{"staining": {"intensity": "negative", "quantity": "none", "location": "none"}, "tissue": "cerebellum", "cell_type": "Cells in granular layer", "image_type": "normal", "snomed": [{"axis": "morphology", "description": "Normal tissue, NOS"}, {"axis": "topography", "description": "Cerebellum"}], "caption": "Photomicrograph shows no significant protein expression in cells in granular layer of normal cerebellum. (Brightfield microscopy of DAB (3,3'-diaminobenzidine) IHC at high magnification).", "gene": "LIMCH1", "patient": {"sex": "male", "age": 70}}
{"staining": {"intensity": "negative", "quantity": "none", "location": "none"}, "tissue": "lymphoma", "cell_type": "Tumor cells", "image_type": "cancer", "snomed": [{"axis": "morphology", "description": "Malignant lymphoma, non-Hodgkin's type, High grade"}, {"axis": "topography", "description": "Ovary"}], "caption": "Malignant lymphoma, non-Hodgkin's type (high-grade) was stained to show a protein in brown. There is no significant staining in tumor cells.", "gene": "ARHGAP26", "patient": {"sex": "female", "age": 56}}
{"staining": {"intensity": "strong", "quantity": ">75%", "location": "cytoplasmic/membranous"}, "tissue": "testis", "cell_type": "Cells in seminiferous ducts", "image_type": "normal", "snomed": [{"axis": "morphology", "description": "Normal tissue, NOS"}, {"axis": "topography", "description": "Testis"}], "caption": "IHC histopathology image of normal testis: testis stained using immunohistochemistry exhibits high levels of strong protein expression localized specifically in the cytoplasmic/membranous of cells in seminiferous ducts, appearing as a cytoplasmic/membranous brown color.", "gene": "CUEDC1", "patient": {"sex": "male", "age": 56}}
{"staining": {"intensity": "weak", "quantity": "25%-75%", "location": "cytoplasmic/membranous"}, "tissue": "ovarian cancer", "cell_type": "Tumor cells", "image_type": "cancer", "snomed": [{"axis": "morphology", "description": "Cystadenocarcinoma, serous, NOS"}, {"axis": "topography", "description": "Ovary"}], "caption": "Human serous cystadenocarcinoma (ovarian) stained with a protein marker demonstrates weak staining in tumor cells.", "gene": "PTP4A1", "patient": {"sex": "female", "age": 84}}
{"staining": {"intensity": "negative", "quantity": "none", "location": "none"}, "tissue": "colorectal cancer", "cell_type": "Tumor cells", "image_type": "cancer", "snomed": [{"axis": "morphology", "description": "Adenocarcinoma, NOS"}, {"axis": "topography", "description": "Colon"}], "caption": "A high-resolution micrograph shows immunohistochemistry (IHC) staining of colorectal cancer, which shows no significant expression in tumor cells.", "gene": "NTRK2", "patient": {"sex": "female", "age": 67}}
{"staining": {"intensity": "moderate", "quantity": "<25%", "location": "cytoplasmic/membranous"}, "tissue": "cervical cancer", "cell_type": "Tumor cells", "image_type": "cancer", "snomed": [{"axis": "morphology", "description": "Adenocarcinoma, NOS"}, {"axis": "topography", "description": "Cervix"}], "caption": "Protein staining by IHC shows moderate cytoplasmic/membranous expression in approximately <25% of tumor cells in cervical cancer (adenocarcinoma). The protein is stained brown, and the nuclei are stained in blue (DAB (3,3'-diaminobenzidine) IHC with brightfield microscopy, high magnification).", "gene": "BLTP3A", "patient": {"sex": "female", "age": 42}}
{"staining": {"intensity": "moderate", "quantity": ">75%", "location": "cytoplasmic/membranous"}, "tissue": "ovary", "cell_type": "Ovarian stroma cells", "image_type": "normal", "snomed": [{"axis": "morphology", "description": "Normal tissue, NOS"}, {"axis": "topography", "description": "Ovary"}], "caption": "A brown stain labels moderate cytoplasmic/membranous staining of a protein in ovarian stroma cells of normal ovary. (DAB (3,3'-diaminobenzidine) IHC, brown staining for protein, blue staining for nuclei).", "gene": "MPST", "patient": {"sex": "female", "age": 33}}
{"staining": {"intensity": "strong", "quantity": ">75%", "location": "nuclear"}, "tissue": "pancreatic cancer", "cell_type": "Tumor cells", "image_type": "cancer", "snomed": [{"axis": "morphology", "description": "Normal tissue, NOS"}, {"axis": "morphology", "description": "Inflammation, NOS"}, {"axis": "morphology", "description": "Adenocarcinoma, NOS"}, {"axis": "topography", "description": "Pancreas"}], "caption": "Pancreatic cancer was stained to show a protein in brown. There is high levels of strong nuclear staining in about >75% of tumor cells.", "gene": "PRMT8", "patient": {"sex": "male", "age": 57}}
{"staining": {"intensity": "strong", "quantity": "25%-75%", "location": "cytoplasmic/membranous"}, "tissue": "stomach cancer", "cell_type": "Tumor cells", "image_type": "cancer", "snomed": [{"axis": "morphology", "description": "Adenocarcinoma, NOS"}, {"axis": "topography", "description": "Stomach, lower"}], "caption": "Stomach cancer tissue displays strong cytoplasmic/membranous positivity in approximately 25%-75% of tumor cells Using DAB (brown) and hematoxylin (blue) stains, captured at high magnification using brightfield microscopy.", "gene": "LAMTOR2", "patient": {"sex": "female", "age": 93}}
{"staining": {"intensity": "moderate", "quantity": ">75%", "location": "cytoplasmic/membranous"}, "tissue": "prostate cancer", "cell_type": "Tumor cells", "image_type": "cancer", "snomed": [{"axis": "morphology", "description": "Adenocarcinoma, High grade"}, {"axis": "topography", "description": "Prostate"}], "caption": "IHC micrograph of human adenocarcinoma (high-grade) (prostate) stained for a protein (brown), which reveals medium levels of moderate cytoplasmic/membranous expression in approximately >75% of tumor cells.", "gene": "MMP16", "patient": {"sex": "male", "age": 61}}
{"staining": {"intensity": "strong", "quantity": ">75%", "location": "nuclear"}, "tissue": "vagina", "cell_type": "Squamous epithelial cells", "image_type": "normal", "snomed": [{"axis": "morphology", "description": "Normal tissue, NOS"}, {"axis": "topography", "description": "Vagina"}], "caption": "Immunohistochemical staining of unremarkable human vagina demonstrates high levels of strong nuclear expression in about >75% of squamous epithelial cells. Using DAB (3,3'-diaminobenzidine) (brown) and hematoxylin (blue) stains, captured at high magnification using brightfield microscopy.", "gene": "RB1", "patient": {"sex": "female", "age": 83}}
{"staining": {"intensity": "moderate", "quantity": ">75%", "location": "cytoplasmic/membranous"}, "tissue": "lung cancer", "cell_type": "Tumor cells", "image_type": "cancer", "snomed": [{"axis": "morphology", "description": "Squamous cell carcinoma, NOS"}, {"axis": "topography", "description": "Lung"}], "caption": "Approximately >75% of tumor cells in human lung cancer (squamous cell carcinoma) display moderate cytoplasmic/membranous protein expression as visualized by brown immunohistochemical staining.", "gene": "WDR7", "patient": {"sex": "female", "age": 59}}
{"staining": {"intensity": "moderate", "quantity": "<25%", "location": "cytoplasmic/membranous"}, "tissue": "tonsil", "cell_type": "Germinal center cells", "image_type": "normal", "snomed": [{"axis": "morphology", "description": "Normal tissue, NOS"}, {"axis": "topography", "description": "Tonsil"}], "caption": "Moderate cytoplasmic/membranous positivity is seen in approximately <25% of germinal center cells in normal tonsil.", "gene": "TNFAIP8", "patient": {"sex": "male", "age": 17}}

====

WORK TASK
The entire listing is to be repeated exactly.

ANSWER BOX
{"staining": {"intensity": "negative", "quantity": "none", "location": "none"}, "tissue": "cerebellum", "cell_type": "Cells in granular layer", "image_type": "normal", "snomed": [{"axis": "morphology", "description": "Normal tissue, NOS"}, {"axis": "topography", "description": "Cerebellum"}], "caption": "Photomicrograph shows no significant protein expression in cells in granular layer of normal cerebellum. (Brightfield microscopy of DAB (3,3'-diaminobenzidine) IHC at high magnification).", "gene": "LIMCH1", "patient": {"sex": "male", "age": 70}}
{"staining": {"intensity": "negative", "quantity": "none", "location": "none"}, "tissue": "lymphoma", "cell_type": "Tumor cells", "image_type": "cancer", "snomed": [{"axis": "morphology", "description": "Malignant lymphoma, non-Hodgkin's type, High grade"}, {"axis": "topography", "description": "Ovary"}], "caption": "Malignant lymphoma, non-Hodgkin's type (high-grade) was stained to show a protein in brown. There is no significant staining in tumor cells.", "gene": "ARHGAP26", "patient": {"sex": "female", "age": 56}}
{"staining": {"intensity": "strong", "quantity": ">75%", "location": "cytoplasmic/membranous"}, "tissue": "testis", "cell_type": "Cells in seminiferous ducts", "image_type": "normal", "snomed": [{"axis": "morphology", "description": "Normal tissue, NOS"}, {"axis": "topography", "description": "Testis"}], "caption": "IHC histopathology image of normal testis: testis stained using immunohistochemistry exhibits high levels of strong protein expression localized specifically in the cytoplasmic/membranous of cells in seminiferous ducts, appearing as a cytoplasmic/membranous brown color.", "gene": "CUEDC1", "patient": {"sex": "male", "age": 56}}
{"staining": {"intensity": "weak", "quantity": "25%-75%", "location": "cytoplasmic/membranous"}, "tissue": "ovarian cancer", "cell_type": "Tumor cells", "image_type": "cancer", "snomed": [{"axis": "morphology", "description": "Cystadenocarcinoma, serous, NOS"}, {"axis": "topography", "description": "Ovary"}], "caption": "Human serous cystadenocarcinoma (ovarian) stained with a protein marker demonstrates weak staining in tumor cells.", "gene": "PTP4A1", "patient": {"sex": "female", "age": 84}}
{"staining": {"intensity": "negative", "quantity": "none", "location": "none"}, "tissue": "colorectal cancer", "cell_type": "Tumor cells", "image_type": "cancer", "snomed": [{"axis": "morphology", "description": "Adenocarcinoma, NOS"}, {"axis": "topography", "description": "Colon"}], "caption": "A high-resolution micrograph shows immunohistochemistry (IHC) staining of colorectal cancer, which shows no significant expression in tumor cells.", "gene": "NTRK2", "patient": {"sex": "female", "age": 67}}
{"staining": {"intensity": "moderate", "quantity": "<25%", "location": "cytoplasmic/membranous"}, "tissue": "cervical cancer", "cell_type": "Tumor cells", "image_type": "cancer", "snomed": [{"axis": "morphology", "description": "Adenocarcinoma, NOS"}, {"axis": "topography", "description": "Cervix"}], "caption": "Protein staining by IHC shows moderate cytoplasmic/membranous expression in approximately <25% of tumor cells in cervical cancer (adenocarcinoma). The protein is stained brown, and the nuclei are stained in blue (DAB (3,3'-diaminobenzidine) IHC with brightfield microscopy, high magnification).", "gene": "BLTP3A", "patient": {"sex": "female", "age": 42}}
{"staining": {"intensity": "moderate", "quantity": ">75%", "location": "cytoplasmic/membranous"}, "tissue": "ovary", "cell_type": "Ovarian stroma cells", "image_type": "normal", "snomed": [{"axis": "morphology", "description": "Normal tissue, NOS"}, {"axis": "topography", "description": "Ovary"}], "caption": "A brown stain labels moderate cytoplasmic/membranous staining of a protein in ovarian stroma cells of normal ovary. (DAB (3,3'-diaminobenzidine) IHC, brown staining for protein, blue staining for nuclei).", "gene": "MPST", "patient": {"sex": "female", "age": 33}}
{"staining": {"intensity": "strong", "quantity": ">75%", "location": "nuclear"}, "tissue": "pancreatic cancer", "cell_type": "Tumor cells", "image_type": "cancer", "snomed": [{"axis": "morphology", "description": "Normal tissue, NOS"}, {"axis": "morphology", "description": "Inflammation, NOS"}, {"axis": "morphology", "description": "Adenocarcinoma, NOS"}, {"axis": "topography", "description": "Pancreas"}], "caption": "Pancreatic cancer was stained to show a protein in brown. There is high levels of strong nuclear staining in about >75% of tumor cells.", "gene": "PRMT8", "patient": {"sex": "male", "age": 57}}
{"staining": {"intensity": "strong", "quantity": "25%-75%", "location": "cytoplasmic/membranous"}, "tissue": "stomach cancer", "cell_type": "Tumor cells", "image_type": "cancer", "snomed": [{"axis": "morphology", "description": "Adenocarcinoma, NOS"}, {"axis": "topography", "description": "Stomach, lower"}], "caption": "Stomach cancer tissue displays strong cytoplasmic/membranous positivity in approximately 25%-75% of tumor cells Using DAB (brown) and hematoxylin (blue) stains, captured at high magnification using brightfield microscopy.", "gene": "LAMTOR2", "patient": {"sex": "female", "age": 93}}
{"staining": {"intensity": "moderate", "quantity": ">75%", "location": "cytoplasmic/membranous"}, "tissue": "prostate cancer", "cell_type": "Tumor cells", "image_type": "cancer", "snomed": [{"axis": "morphology", "description": "Adenocarcinoma, High grade"}, {"axis": "topography", "description": "Prostate"}], "caption": "IHC micrograph of human adenocarcinoma (high-grade) (prostate) stained for a protein (brown), which reveals medium levels of moderate cytoplasmic/membranous expression in approximately >75% of tumor cells.", "gene": "MMP16", "patient": {"sex": "male", "age": 61}}
{"staining": {"intensity": "strong", "quantity": ">75%", "location": "nuclear"}, "tissue": "vagina", "cell_type": "Squamous epithelial cells", "image_type": "normal", "snomed": [{"axis": "morphology", "description": "Normal tissue, NOS"}, {"axis": "topography", "description": "Vagina"}], "caption": "Immunohistochemical staining of unremarkable human vagina demonstrates high levels of strong nuclear expression in about >75% of squamous epithelial cells. Using DAB (3,3'-diaminobenzidine) (brown) and hematoxylin (blue) stains, captured at high magnification using brightfield microscopy.", "gene": "RB1", "patient": {"sex": "female", "age": 83}}
{"staining": {"intensity": "moderate", "quantity": ">75%", "location": "cytoplasmic/membranous"}, "tissue": "lung cancer", "cell_type": "Tumor cells", "image_type": "cancer", "snomed": [{"axis": "morphology", "description": "Squamous cell carcinoma, NOS"}, {"axis": "topography", "description": "Lung"}], "caption": "Approximately >75% of tumor cells in human lung cancer (squamous cell carcinoma) display moderate cytoplasmic/membranous protein expression as visualized by brown immunohistochemical staining.", "gene": "WDR7", "patient": {"sex": "female", "age": 59}}
{"staining": {"intensity": "moderate", "quantity": "<25%", "location": "cytoplasmic/membranous"}, "tissue": "tonsil", "cell_type": "Germinal center cells", "image_type": "normal", "snomed": [{"axis": "morphology", "description": "Normal tissue, NOS"}, {"axis": "topography", "description": "Tonsil"}], "caption": "Moderate cytoplasmic/membranous positivity is seen in approximately <25% of germinal center cells in normal tonsil.", "gene": "TNFAIP8", "patient": {"sex": "male", "age": 17}}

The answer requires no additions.